=== Data section ===

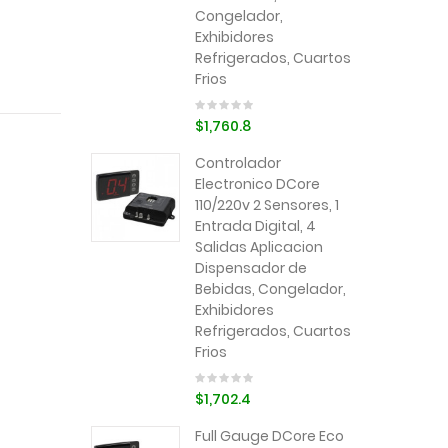
Congelador,
Exhibidores
Refrigerados, Cuartos
Frios
$1,760.8
Controlador
Electronico DCore
110/220v 2 Sensores, 1
Entrada Digital, 4
Salidas Aplicacion
Dispensador de
Bebidas, Congelador,
Exhibidores
Refrigerados, Cuartos
Frios
$1,702.4
Full Gauge DCore Eco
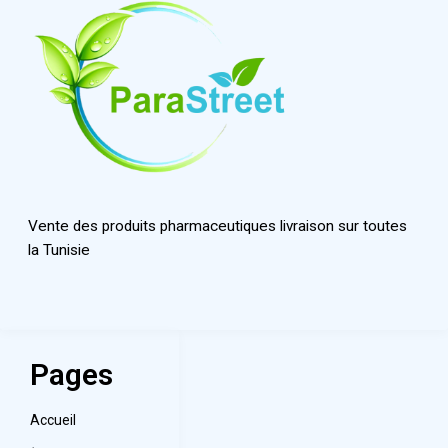
Vente des produits pharmaceutiques livraison sur toutes
la Tunisie
Pages
Accueil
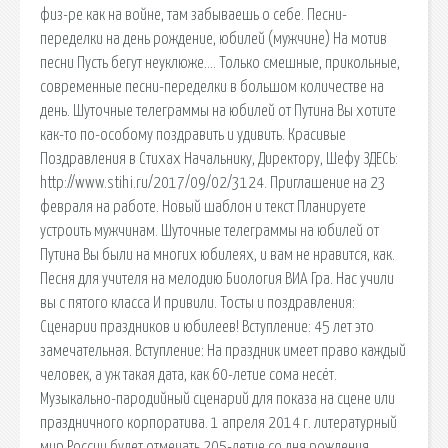
физ-ре как на войне, там забываешь о себе. Песни-
переделки на день рождение, юбилей (мужчине) На мотив
песни Пусть бегут неуклюже…. Только смешные, прикольные,
современные песни-переделки в большом количестве на
день. Шуточные телеграммы на юбилей от Путина Вы хотите
как-то по-особому поздравить и удивить. Красивые
Поздравления в Стихах Начальнику, Директору, Шефу ЗДЕСЬ:
http://www.stihi.ru/2017/09/02/3124. Приглашение на 23
февраля на работе. Новый шаблон и текст Планируете
устроить мужчинам. Шуточные телеграммы на юбилей от
Путина Вы были на многих юбилеях, и вам не нравится, как.
Песня для учителя на мелодию Биология ВИА Гра. Нас учили
вы с пятого класса И привили. Тосты и поздравления:
Сценарии праздников и юбилеев! Вступление: 45 лет это
замечательная. Вступление: На праздник имеет право каждый
человек, а уж такая дата, как 60-летие сома несёт.
Музыкально-пародийный сценарий для показа на сцене или
праздничного корпоратива. 1 апреля 2014 г. литературный
мир России будет отмечать 205-летие со дня рождения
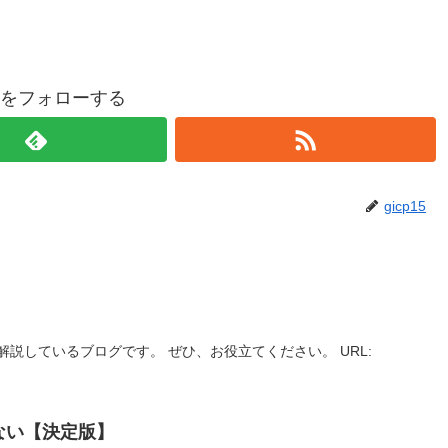
p15をフォローする
gicp15
説しているブログです。 ぜひ、お役立てください。 URL:
ない【決定版】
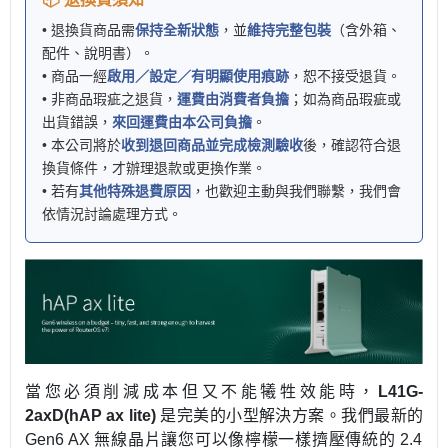
• 退換貨商品需
保持全新狀態
，並
維持完整包裝
（含外箱、
配件、說明書）。
• 商品一經
啟用／設定／有明顯使用痕跡
，恕不接受退貨。
• 非商品瑕疵之退貨，
運費由消費者負擔
；如為商品瑕疵或
出貨錯誤，
來回運費由本公司負擔
。
• 本公司將於
收到退回商品並完成檢測驗收
後，確認符合退
換貨條件，才辦理退款或更換作業。
• 若有
其他特殊退費原因
，也歡迎主動與我們聯繫，我們會
依情況討論處理方式。
當您必須削減成本但又不能犧牲效能時，
L41G-
2axD(hAP ax lite)
是完美的小型解決方案。我們最新的
Gen6 AX
無線晶片讓您可以像檸檬一樣擠壓傳統的
2.4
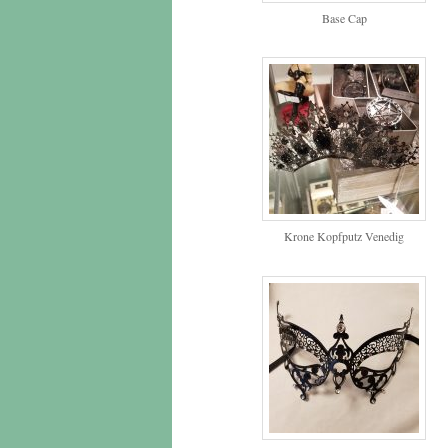
Base Cap
Krone Kopfputz Venedig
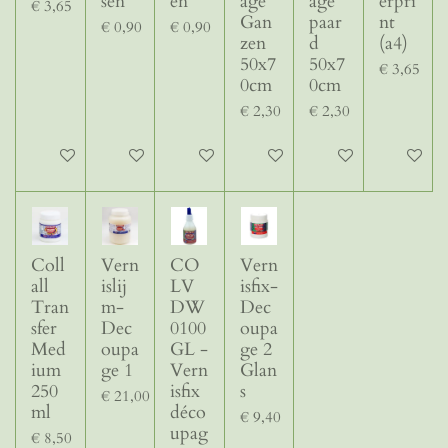
sen
en
age
age
erpri
€ 3,65
Gan
paar
nt
€ 0,90
€ 0,90
zen
d
(a4)
50x7
50x7
€ 3,65
0cm
0cm
€ 2,30
€ 2,30
In winkelwagen
In winkelwagen
In winkelwagen
In winkelwagen
In winkelwagen
In winke
Coll
Vern
CO
Vern
all
islij
LV
isfix-
Tran
m-
DW
Dec
sfer
Dec
0100
oupa
Med
oupa
GL -
ge 2
ium
ge 1
Vern
Glan
250
isfix
s
€ 21,00
ml
déco
€ 9,40
upag
€ 8,50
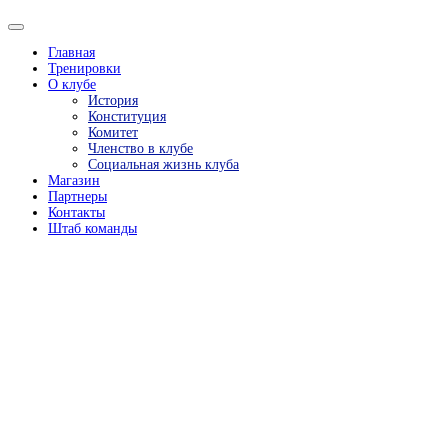
Главная
Тренировки
О клубе
История
Конституция
Комитет
Членство в клубе
Социальная жизнь клуба
Магазин
Партнеры
Контакты
Штаб команды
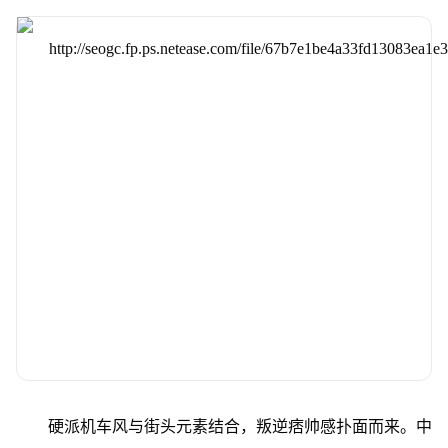
硬派机车风与街头元素结合，叛逆痞帅感扑面而来。中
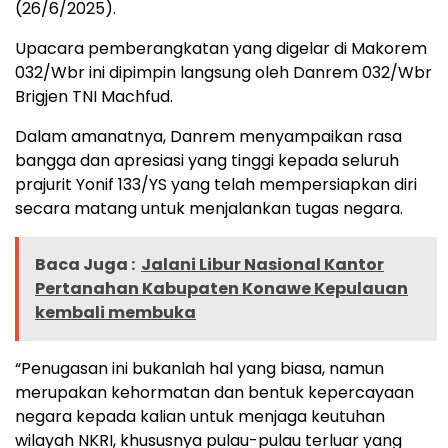
(26/6/2025).
Upacara pemberangkatan yang digelar di Makorem
032/Wbr ini dipimpin langsung oleh Danrem 032/Wbr
Brigjen TNI Machfud.
Dalam amanatnya, Danrem menyampaikan rasa
bangga dan apresiasi yang tinggi kepada seluruh
prajurit Yonif 133/YS yang telah mempersiapkan diri
secara matang untuk menjalankan tugas negara.
Baca Juga :
Jalani Libur Nasional Kantor
Pertanahan Kabupaten Konawe Kepulauan
kembali membuka
“Penugasan ini bukanlah hal yang biasa, namun
merupakan kehormatan dan bentuk kepercayaan
negara kepada kalian untuk menjaga keutuhan
wilayah NKRI, khususnya pulau-pulau terluar yang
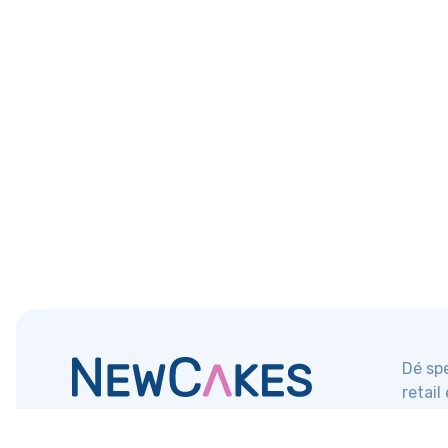
Dé spe
retail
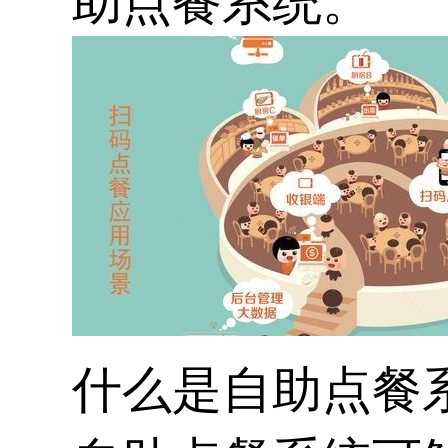
助点餐系统
。
什么是
自助点餐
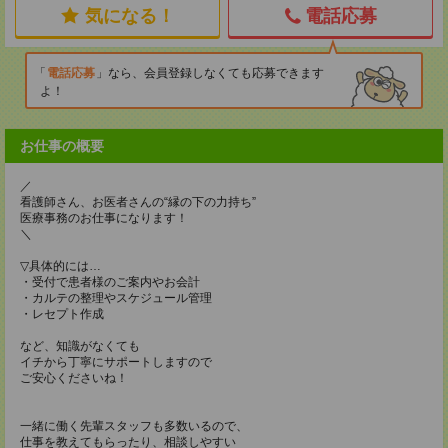
気になる！
電話応募
電話応募
なら、会員登録しなくても応募できます
よ！
お仕事の概要
／
看護師さん、お医者さんの“縁の下の力持ち”
医療事務のお仕事になります！
＼
▽具体的には…
・受付で患者様のご案内やお会計
・カルテの整理やスケジュール管理
・レセプト作成
など、知識がなくても
イチから丁寧にサポートしますので
ご安心くださいね！
一緒に働く先輩スタッフも多数いるので、
仕事を教えてもらったり、相談しやすい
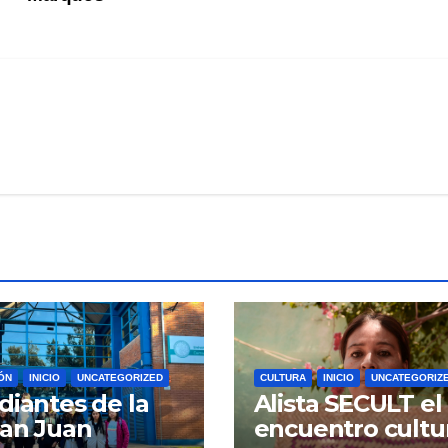
ÓN
INICIO
UNCATEGORIZED
CULTURA
INICIO
UNCATEGORIZ
diantes de la
Alista SECULT el
an Juan
encuentro cultu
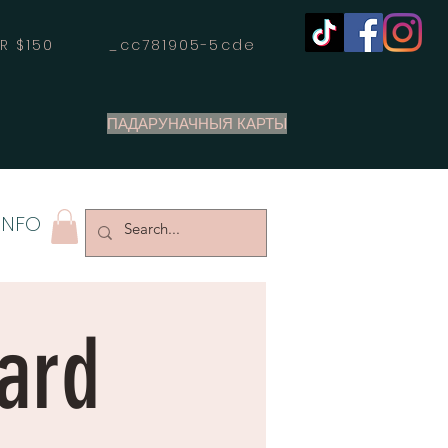
OVER $150 _cc781905-5cde
ПАДАРУНАЧНЫЯ КАРТЫ
INFO
Card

===

Please repeat each record above precisely, with the pictures left out.

▶ _Answer for this exercise_
Congelador,
Exhibidores
Refrigerados, Cuartos
Frios
$1,760.8
Controlador
Electronico DCore
110/220v 2 Sensores, 1
Entrada Digital, 4
Salidas Aplicacion
Dispensador de
Bebidas, Congelador,
Exhibidores
Refrigerados, Cuartos
Frios
$1,702.4
Full Gauge DCore Eco
Vente des produits pharmaceutiques livraison sur toutes
la Tunisie
Pages
Accueil
физ-ре как на войне, там забываешь о себе. Песни-
переделки на день рождение, юбилей (мужчине) На мотив
песни Пусть бегут неуклюже…. Только смешные, прикольные,
современные песни-переделки в большом количестве на
день. Шуточные телеграммы на юбилей от Путина Вы хотите
как-то по-особому поздравить и удивить. Красивые
Поздравления в Стихах Начальнику, Директору, Шефу ЗДЕСЬ:
http://www.stihi.ru/2017/09/02/3124. Приглашение на 23
февраля на работе. Новый шаблон и текст Планируете
устроить мужчинам. Шуточные телеграммы на юбилей от
Путина Вы были на многих юбилеях, и вам не нравится, как.
Песня для учителя на мелодию Биология ВИА Гра. Нас учили
вы с пятого класса И привили. Тосты и поздравления:
Сценарии праздников и юбилеев! Вступление: 45 лет это
замечательная. Вступление: На праздник имеет право каждый
человек, а уж такая дата, как 60-летие сома несёт.
Музыкально-пародийный сценарий для показа на сцене или
праздничного корпоратива. 1 апреля 2014 г. литературный
мир России будет отмечать 205-летие со дня рождения
p15をフォローする
gicp15
説しているブログです。 ぜひ、お役立てください。 URL:
ない【決定版】
• 退換貨商品需
保持全新狀態
，並
維持完整包裝
（含外箱、
配件、說明書）。
• 商品一經
啟用／設定／有明顯使用痕跡
，恕不接受退貨。
• 非商品瑕疵之退貨，
運費由消費者負擔
；如為商品瑕疵或
出貨錯誤，
來回運費由本公司負擔
。
• 本公司將於
收到退回商品並完成檢測驗收
後，確認符合退
換貨條件，才辦理退款或更換作業。
• 若有
其他特殊退費原因
，也歡迎主動與我們聯繫，我們會
依情況討論處理方式。
當您必須削減成本但又不能犧牲效能時，
L41G-
2axD(hAP ax lite)
是完美的小型解決方案。我們最新的
Gen6 AX
無線晶片讓您可以像檸檬一樣擠壓傳統的
2.4
Base Cap
Krone Kopfputz Venedig
sen
en
age
age
erpri
€ 3,65
Gan
paar
nt
€ 0,90
€ 0,90
zen
d
(a4)
50x7
50x7
€ 3,65
0cm
0cm
€ 2,30
€ 2,30
In winkelwagen
In winkelwagen
In winkelwagen
In winkelwagen
In winkelwagen
In winke
Coll
Vern
CO
Vern
all
islij
LV
isfix-
Tran
m-
DW
Dec
sfer
Dec
0100
oupa
Med
oupa
GL -
ge 2
ium
ge 1
Vern
Glan
250
isfix
s
€ 21,00
ml
déco
€ 9,40
upag
€ 8,50
Главная
Тренировки
О клубе
История
Конституция
Комитет
Членство в клубе
Социальная жизнь клуба
Магазин
Партнеры
Контакты
Штаб команды
硬派机车风与街头元素结合，叛逆痞帅感扑面而来。中
(26/6/2025).
Upacara pemberangkatan yang digelar di Makorem
032/Wbr ini dipimpin langsung oleh Danrem 032/Wbr
Brigjen TNI Machfud.
Dalam amanatnya, Danrem menyampaikan rasa
bangga dan apresiasi yang tinggi kepada seluruh
prajurit Yonif 133/YS yang telah mempersiapkan diri
secara matang untuk menjalankan tugas negara.
Baca Juga :
Jalani Libur Nasional Kantor
Pertanahan Kabupaten Konawe Kepulauan
kembali membuka
“Penugasan ini bukanlah hal yang biasa, namun
merupakan kehormatan dan bentuk kepercayaan
negara kepada kalian untuk menjaga keutuhan
wilayah NKRI, khususnya pulau-pulau terluar yang
Dé spe
retail
助点餐系统
。
什么是
自助点餐
気になる！
電話応募
電話応募
なら、会員登録しなくても応募できます
よ！
お仕事の概要
／
看護師さん、お医者さんの“縁の下の力持ち”
医療事務のお仕事になります！
＼
▽具体的には…
・受付で患者様のご案内やお会計
・カルテの整理やスケジュール管理
・レセプト作成
など、知識がなくても
イチから丁寧にサポートしますので
ご安心くださいね！
一緒に働く先輩スタッフも多数いるので、
仕事を教えてもらったり、相談しやすい
ÓN
INICIO
UNCATEGORIZED
CULTURA
INICIO
UNCATEGORIZ
diantes de la
Alista SECULT el
an Juan
encuentro cultu
OVER $150 _cc781905-5cde
ПАДАРУНАЧНЫЯ КАРТЫ
INFO
Card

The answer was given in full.